1 week, from 3rd – 10th January 1999

It is a cheap and cheerful (‘cheap and cheerful’ being the Steps motto) and pretty faithful cover of the Brothers Gibb’s 1979 chart-topper, the big hit of the ’98 party season. By the first week in January presumably everyone knew the hands-to-the-face-while-shouting-out-the-title-line move from the video, the record having taken seven weeks to climb to the top – a very slow burn for the late nineties.

‘Heartbeat’ is a little more inventive, and was initially the song that was pushed to radio. A wintery ballad, with lots of little retro-flourishes (I love the revving bass), sounding like something Barbara Dickson might have recorded a decade and a half earlier. Faye and Clare, the pair that usually took the lead on Steps’ singles, both have an oddly old-fashioned, stage school way of enunciating their lines which is well-demonstrated here. But they also both have a set of lungs on them, giving oomph to even the most banal of lines. As with most Steps songs, we are left to wonder what the two male members, H and Lee, are doing. At least here they contributed some nice backing vocals.

I will admit right now, loud and proud, that I like Steps. Whatever. Sue me. Yes, they’re camp. Yes, they are cheesy. Yes, they are a Poundland ABBA. And yes, occasionally they’ve made some truly awful records (‘5,6,7,8’ springs immediately to mind). But all that is forgiven thanks to the pop perfection of singles like ‘Last Thing on My Mind’, or ‘Love’s Got a Hold of My Heart’.

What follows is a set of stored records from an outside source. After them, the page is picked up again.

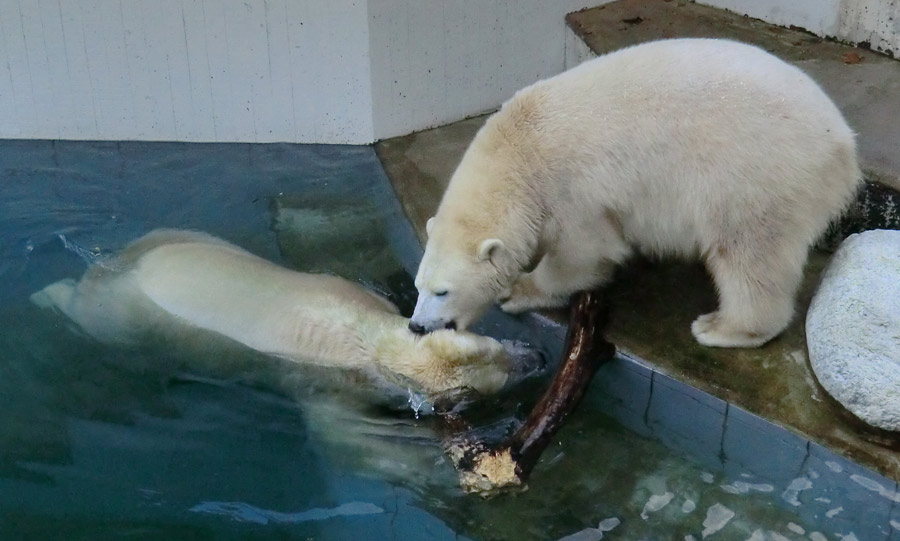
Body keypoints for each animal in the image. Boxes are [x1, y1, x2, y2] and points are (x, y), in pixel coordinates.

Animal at [31, 228, 536, 396]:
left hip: (177, 238)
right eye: (497, 375)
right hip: (122, 314)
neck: (364, 332)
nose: (538, 358)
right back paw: (47, 294)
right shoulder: (325, 381)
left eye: (492, 344)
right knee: (90, 313)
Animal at [412, 40, 860, 348]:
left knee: (748, 250)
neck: (520, 153)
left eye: (443, 291)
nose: (416, 324)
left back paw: (721, 327)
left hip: (756, 173)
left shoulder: (573, 190)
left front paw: (518, 290)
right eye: (418, 285)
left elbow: (583, 253)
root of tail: (843, 142)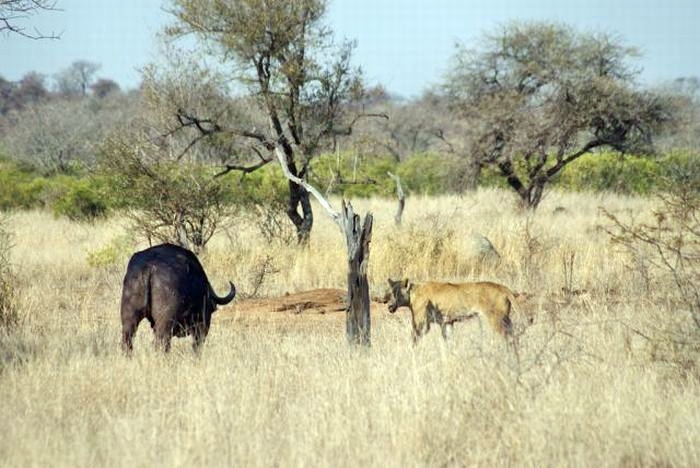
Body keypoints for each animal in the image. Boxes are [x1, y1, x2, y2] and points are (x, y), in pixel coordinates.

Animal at [386, 278, 516, 344]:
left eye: (395, 293)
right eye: (389, 292)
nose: (389, 305)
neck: (412, 293)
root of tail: (504, 288)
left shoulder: (421, 323)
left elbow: (414, 338)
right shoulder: (447, 322)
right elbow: (448, 340)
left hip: (496, 320)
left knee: (505, 337)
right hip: (506, 319)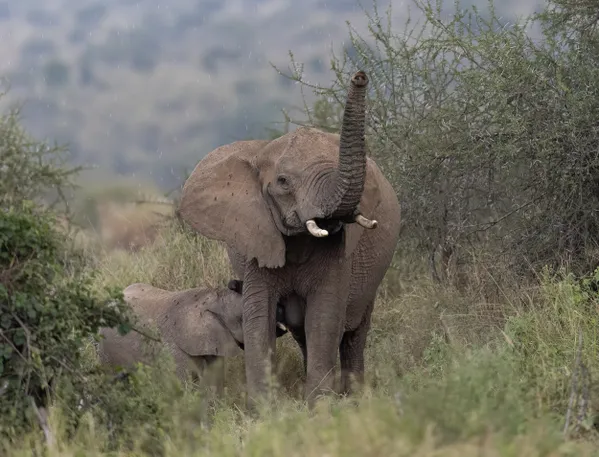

Sadly, they’re neither the first, nor the last, act to be poorly served by their chart-toppers. ‘Tragedy’ and ‘Heartbeat’ wouldn’t rank among their best songs (and the less said about their second #1 the better… until I have to write a post about it.) They match Sash! – see my previous post – for five #2s, at least four of which would have made better #1s than this.

1999 will take us longer to get through than any year so far, with thirty-five chart-toppers (up four from 1998’s total). But luckily we’re now hitting a typically eclectic run of January number ones, made up of genre-hopping DJs, boyband covers, punk rockers, and the shock return of a legendary new-wave band… Exciting times ahead!